- _CONSIGNES DE L'EXERCICE_:
(A) Dans le texte sur les poursuites pénales, reformulez sous forme de liste le paragraphe qui commence par « Dans le cadre de l'enquête », en conservant ses faits principaux.
(B) Recopiez à l'identique les lignes des fiches, en partant de celle qui contient "family: Poaceae" et en allant jusqu'à la fin des fiches.

- _TEXTE FOURNI_:
==========
B.  Les poursuites pénales à l'encontre le requérant
11.  Suite à plusieurs plaintes de clients, le requérant fut mis en examen le 15 février 1991 du chef de détournement des fonds qui lui avaient été confiés (обсебване), en vertu de l'ancien article 258 du Code pénal, et d'infractions à la réglementation sur le transfert de devises (en vertu de l'ancien article 250).
12.  Dans le cadre de l'enquête, des documents commerciaux et comptables liés à son activité, trois cassettes vidéo contenant les enregistrements de réunions commerciales, des courriers privés et le passeport international du requérant furent saisis, ainsi qu'il résulte des procès-verbaux des 14 et 26 février 1991.
13.  Un acte d'accusation fut établi le 28 décembre 1991 et le requérant fut renvoyé en jugement. A l'audience tenue le 14 avril 1992 devant le tribunal de district (районен съд) de Bourgas, le tribunal décida de retourner le dossier au procureur pour un complément d'instruction.
14.  Suite à un nouveau renvoi en jugement, le tribunal retourna encore une fois le dossier pour un complément d'instruction le 2 octobre 1992.
15.  Par lettres du 26 octobre 1992 et du 30 novembre 1992, le requérant s'adressa au président du tribunal de district pour se plaindre de la passivité des organes d'enquête, mais n'obtint pas de réponse.
16.  Par une ordonnance du 26 novembre 1998, le procureur de district mit fin aux poursuites en raison de la dépénalisation des faits de transfert de devises et de l'insuffisance des preuves concernant l'infraction de détournement de fonds.
==========
- _INFORMATIONS FOURNIES_:
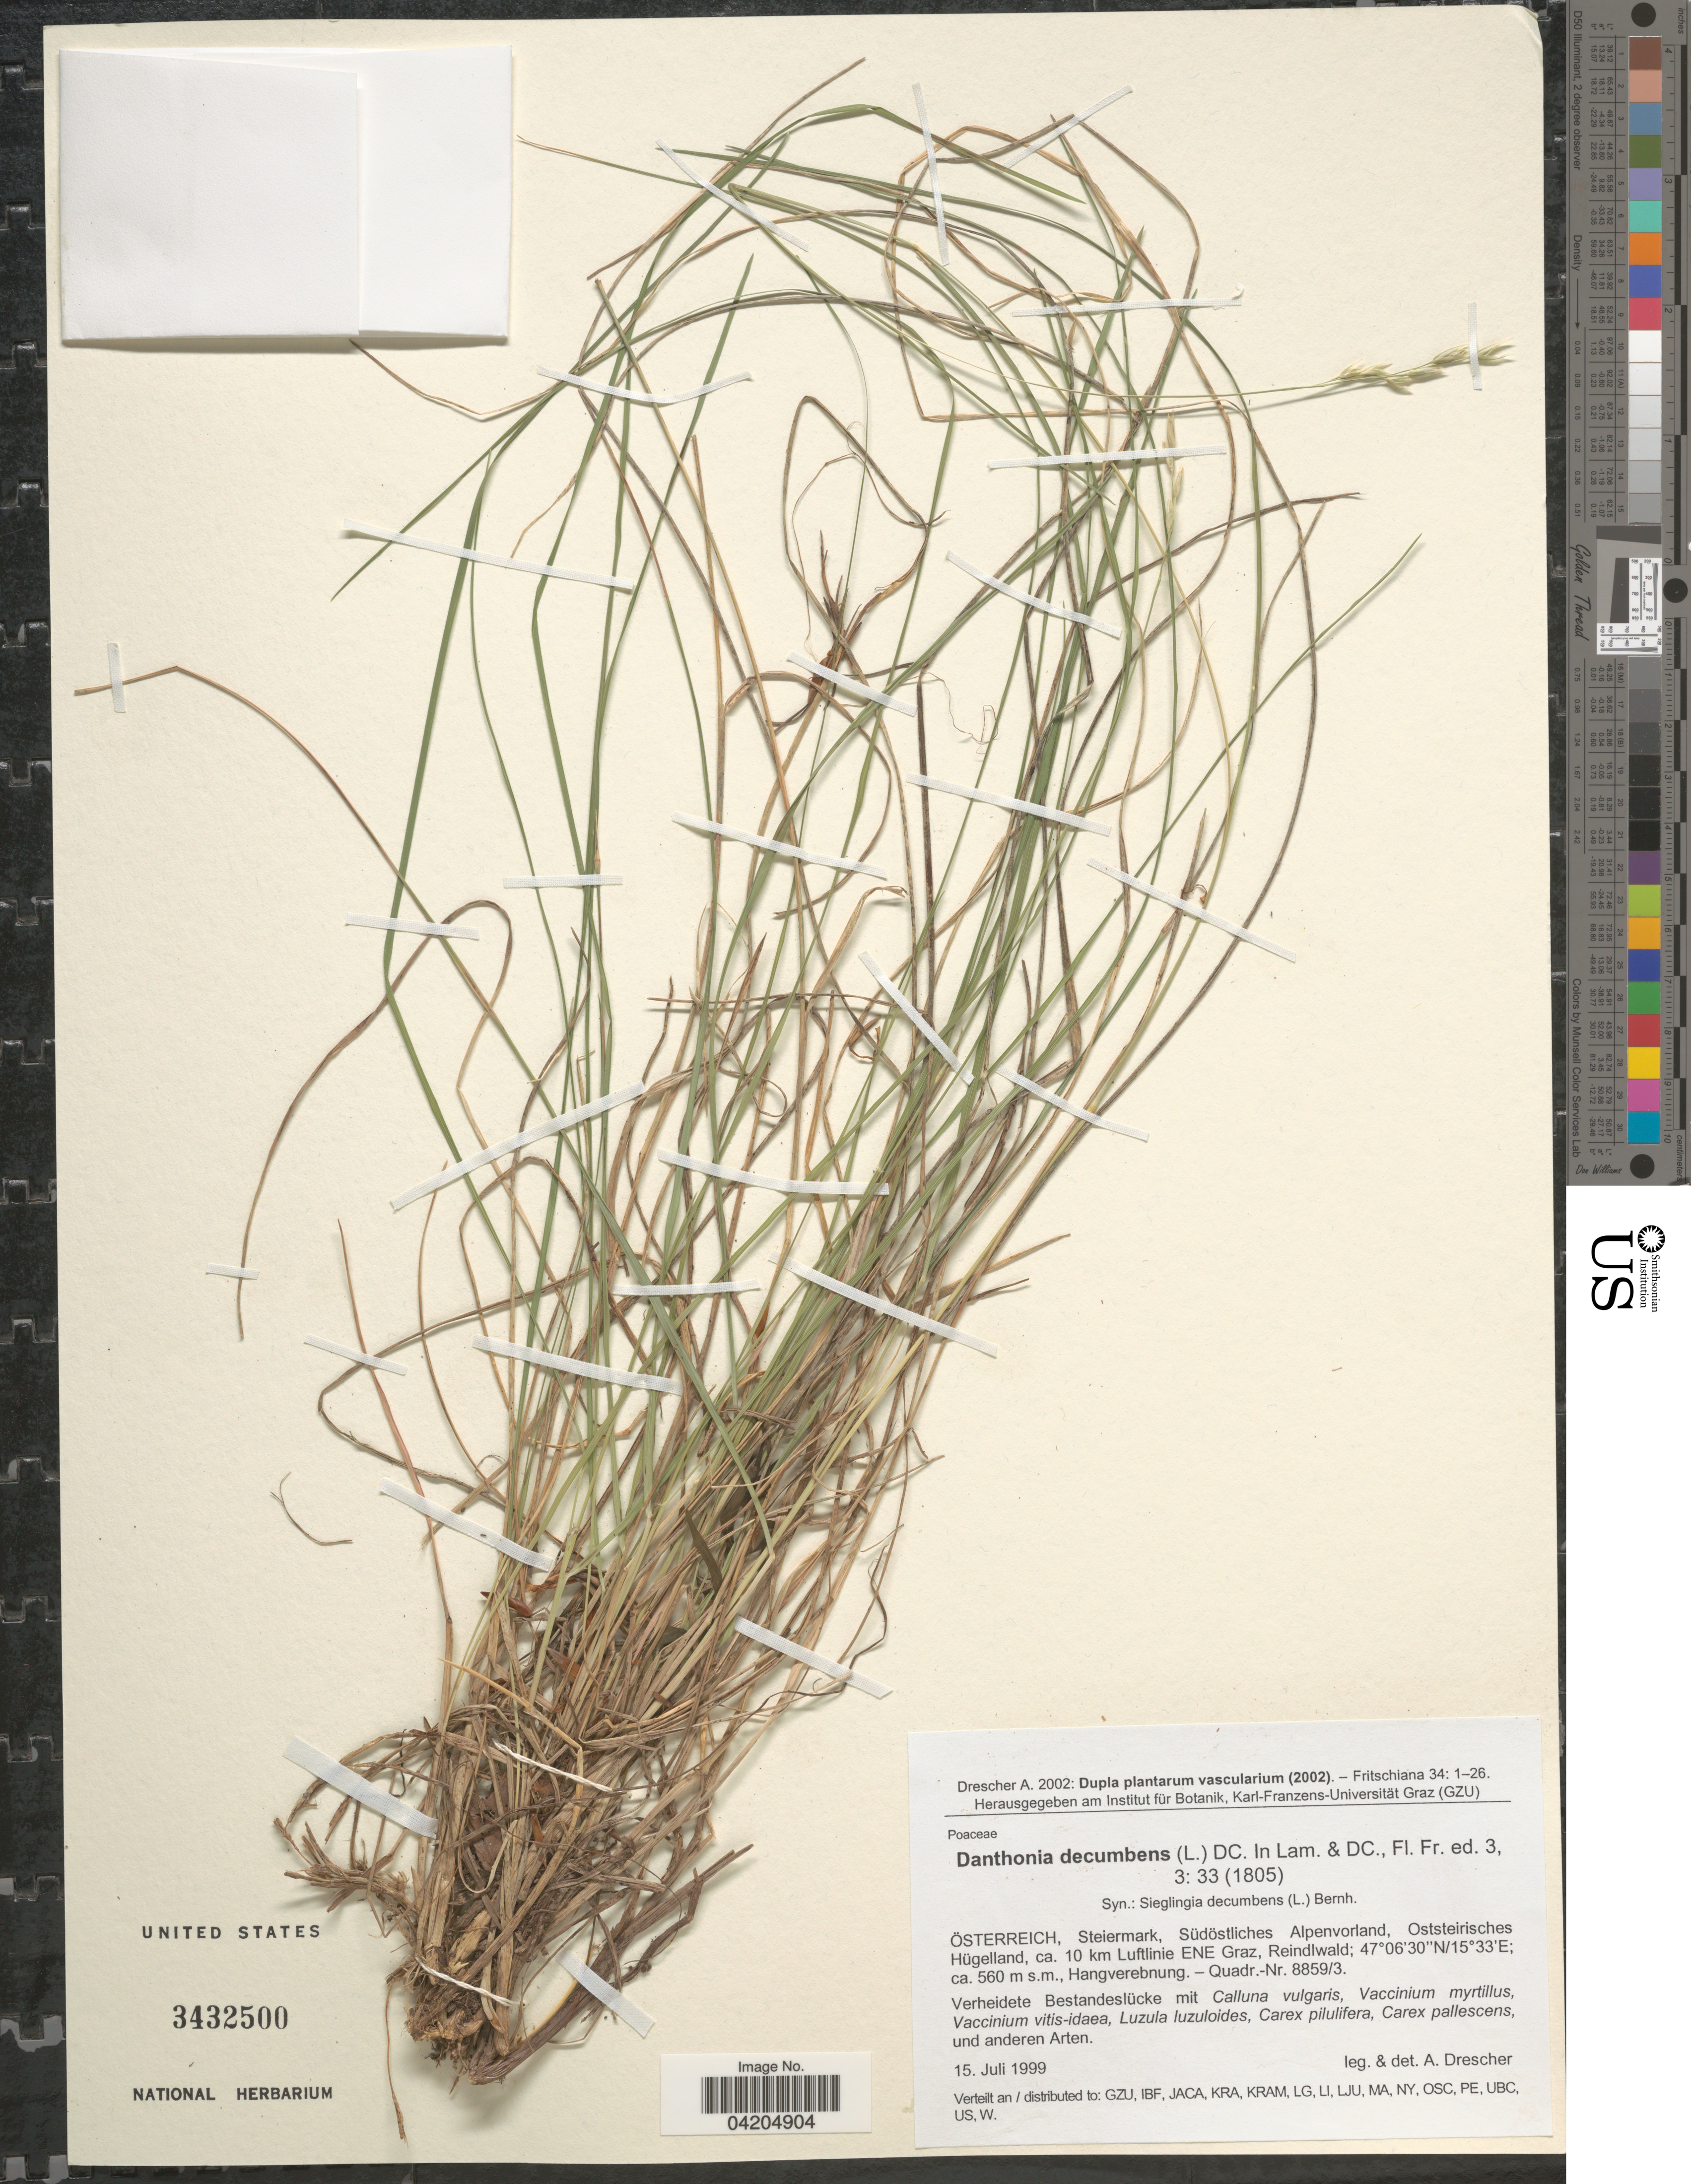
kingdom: Plantae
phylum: Tracheophyta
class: Liliopsida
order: Poales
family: Poaceae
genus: Danthonia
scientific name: Danthonia decumbens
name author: (L.) DC.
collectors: A. Drescher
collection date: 1999-07-15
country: Austria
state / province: Steiermark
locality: Österreich, Südöstliches Alpenvorland, Oststeirisches Hügelland, ca. 10 km Luftlinie ENE Graz, Reindlwald; Hangverebnung. - Quadr.-Nr. 8859/3.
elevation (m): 560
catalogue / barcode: US 3432500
==========
- _SOLUTIONS COMPLÈTES_:
(A)
Saisies effectuées lors de l'enquête, d'après les procès-verbaux des 14 et 26 février 1991 :
- des documents commerciaux et comptables liés à l'activité du requérant ;
- trois cassettes vidéo contenant des enregistrements de réunions commerciales ;
- des courriers privés ;
- le passeport international du requérant.

(B)
family: Poaceae
genus: Danthonia
scientific name: Danthonia decumbens
name author: (L.) DC.
collectors: A. Drescher
collection date: 1999-07-15
country: Austria
state / province: Steiermark
locality: Österreich, Südöstliches Alpenvorland, Oststeirisches Hügelland, ca. 10 km Luftlinie ENE Graz, Reindlwald; Hangverebnung. - Quadr.-Nr. 8859/3.
elevation (m): 560
catalogue / barcode: US 3432500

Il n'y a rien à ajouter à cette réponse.